[Annotationen von Seitenelementen]
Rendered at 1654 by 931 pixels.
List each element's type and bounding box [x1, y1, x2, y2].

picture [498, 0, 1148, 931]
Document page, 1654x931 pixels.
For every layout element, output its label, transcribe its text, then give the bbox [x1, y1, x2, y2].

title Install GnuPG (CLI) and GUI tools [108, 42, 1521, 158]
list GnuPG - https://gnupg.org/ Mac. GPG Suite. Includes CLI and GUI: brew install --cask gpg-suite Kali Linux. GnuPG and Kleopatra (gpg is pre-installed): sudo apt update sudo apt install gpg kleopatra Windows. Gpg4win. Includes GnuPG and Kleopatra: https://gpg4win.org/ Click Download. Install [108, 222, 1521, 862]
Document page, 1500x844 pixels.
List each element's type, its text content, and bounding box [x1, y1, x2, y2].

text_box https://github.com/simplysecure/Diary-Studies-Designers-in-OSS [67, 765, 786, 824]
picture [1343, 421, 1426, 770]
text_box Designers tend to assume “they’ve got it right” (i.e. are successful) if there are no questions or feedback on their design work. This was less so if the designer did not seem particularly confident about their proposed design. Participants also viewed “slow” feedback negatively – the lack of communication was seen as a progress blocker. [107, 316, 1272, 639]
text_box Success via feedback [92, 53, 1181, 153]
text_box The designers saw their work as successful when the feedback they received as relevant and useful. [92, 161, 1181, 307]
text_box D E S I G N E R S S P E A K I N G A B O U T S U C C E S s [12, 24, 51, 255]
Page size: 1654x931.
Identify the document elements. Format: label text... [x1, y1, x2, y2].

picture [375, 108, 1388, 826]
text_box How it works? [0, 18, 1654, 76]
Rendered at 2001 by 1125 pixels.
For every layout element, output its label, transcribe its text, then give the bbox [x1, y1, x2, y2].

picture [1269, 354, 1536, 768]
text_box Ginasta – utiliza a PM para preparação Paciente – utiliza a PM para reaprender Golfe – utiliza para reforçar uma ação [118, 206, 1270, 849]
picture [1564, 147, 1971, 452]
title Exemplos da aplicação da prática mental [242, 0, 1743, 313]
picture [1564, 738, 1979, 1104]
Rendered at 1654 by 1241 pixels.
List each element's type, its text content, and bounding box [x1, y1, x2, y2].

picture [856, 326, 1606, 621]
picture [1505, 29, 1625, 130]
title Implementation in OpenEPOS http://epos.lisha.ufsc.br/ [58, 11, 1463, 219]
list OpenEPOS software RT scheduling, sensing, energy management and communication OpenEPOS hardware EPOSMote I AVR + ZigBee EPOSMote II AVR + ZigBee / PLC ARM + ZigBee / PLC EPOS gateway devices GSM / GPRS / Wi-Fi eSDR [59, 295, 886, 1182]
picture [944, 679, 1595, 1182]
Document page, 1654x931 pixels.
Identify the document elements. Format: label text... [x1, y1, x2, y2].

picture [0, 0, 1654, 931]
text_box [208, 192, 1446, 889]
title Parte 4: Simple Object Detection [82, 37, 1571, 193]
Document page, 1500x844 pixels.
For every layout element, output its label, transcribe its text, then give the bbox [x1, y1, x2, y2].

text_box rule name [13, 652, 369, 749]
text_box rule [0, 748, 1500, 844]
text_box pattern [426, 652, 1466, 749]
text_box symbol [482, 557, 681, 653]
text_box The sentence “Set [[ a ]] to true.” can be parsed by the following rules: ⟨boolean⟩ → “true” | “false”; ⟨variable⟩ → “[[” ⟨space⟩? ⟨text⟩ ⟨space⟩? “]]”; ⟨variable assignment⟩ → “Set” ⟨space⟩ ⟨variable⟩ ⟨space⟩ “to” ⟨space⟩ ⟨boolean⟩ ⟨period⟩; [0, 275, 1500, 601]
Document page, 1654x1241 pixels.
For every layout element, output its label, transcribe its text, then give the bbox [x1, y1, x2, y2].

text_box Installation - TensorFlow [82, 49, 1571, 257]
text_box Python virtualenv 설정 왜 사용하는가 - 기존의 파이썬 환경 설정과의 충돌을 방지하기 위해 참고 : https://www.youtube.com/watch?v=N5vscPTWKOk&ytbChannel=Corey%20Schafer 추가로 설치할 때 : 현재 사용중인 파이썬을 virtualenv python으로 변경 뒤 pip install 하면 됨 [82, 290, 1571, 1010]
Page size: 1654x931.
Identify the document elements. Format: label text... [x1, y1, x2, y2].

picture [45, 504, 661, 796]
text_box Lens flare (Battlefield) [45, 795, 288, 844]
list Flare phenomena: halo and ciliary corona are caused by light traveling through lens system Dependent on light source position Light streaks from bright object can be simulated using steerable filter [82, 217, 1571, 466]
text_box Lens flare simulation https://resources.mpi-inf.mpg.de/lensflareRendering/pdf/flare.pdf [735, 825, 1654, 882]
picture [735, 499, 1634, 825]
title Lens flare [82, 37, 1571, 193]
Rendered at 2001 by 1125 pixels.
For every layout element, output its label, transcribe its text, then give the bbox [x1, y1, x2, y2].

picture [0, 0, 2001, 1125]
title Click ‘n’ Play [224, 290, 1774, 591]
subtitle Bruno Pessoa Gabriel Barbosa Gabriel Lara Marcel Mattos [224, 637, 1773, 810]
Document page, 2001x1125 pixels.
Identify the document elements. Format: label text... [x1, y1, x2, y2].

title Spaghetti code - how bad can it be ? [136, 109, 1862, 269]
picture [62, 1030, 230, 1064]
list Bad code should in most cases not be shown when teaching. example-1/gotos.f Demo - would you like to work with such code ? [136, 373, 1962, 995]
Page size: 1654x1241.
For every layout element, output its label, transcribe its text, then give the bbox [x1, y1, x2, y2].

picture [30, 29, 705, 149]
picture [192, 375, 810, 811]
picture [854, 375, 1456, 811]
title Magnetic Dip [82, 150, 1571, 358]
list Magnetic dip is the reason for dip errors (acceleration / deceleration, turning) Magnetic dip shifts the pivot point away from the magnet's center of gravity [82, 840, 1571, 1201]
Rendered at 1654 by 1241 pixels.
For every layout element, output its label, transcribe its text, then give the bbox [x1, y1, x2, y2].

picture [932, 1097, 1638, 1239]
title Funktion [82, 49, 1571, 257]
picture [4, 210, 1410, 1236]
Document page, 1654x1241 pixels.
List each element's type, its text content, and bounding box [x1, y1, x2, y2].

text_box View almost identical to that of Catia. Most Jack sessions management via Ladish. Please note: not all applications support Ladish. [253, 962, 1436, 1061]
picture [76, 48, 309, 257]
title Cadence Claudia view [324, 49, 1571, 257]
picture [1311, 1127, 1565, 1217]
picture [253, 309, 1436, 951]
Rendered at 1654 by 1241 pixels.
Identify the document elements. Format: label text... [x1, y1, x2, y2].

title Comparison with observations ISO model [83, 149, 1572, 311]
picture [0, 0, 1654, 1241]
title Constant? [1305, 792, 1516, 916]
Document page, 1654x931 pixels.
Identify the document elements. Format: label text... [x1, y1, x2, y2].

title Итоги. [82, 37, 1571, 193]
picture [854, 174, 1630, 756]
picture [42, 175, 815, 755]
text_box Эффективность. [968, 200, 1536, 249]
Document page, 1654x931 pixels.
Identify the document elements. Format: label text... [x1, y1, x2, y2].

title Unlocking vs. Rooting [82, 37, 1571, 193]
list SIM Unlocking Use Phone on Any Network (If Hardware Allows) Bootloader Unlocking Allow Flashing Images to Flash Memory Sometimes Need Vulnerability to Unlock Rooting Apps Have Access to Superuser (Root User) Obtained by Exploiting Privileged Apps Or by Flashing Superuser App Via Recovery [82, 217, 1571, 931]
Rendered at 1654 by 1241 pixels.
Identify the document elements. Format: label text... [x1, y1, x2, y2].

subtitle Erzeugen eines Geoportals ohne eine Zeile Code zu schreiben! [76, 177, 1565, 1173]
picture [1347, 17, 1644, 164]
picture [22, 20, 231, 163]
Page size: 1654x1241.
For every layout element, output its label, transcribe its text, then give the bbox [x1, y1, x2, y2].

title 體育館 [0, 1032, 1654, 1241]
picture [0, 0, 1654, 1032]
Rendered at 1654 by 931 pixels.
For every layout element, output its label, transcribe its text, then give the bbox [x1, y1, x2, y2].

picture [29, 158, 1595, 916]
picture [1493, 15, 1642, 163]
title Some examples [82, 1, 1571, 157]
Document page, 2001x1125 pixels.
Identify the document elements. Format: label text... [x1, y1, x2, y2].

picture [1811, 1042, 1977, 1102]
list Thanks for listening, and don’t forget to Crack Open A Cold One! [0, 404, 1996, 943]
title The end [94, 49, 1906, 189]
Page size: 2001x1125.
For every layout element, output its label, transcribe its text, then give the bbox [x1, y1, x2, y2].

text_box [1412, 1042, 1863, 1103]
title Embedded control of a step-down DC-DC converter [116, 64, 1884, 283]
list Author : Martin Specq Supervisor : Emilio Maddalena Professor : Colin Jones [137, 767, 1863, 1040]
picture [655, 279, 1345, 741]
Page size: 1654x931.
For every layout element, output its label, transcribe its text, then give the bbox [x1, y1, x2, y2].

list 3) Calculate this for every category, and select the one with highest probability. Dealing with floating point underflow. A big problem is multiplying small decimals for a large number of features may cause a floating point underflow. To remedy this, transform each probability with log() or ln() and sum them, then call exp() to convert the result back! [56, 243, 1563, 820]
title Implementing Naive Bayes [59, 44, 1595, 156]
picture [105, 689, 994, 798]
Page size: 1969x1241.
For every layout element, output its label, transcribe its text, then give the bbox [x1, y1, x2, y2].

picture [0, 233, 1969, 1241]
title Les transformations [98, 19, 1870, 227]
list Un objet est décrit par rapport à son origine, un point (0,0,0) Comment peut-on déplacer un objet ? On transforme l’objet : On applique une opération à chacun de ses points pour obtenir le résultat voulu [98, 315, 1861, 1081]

_AUFGABE_. Ersetze im Material oben in den Zeilen von der Zeile mit „Page size: 2001x1125.“ bis einschließlich der Zeile mit „title Embedded control“ den Ausdruck „layout element“ durch „page element“. Gib nur diese Zeilen wieder und lass alles andere darin unverändert.

_VOLLSTÄNDIGE ANTWORT_.
Page size: 2001x1125.
For every page element, output its label, transcribe its text, then give the bbox [x1, y1, x2, y2].

text_box [1412, 1042, 1863, 1103]
title Embedded control of a step-down DC-DC converter [116, 64, 1884, 283]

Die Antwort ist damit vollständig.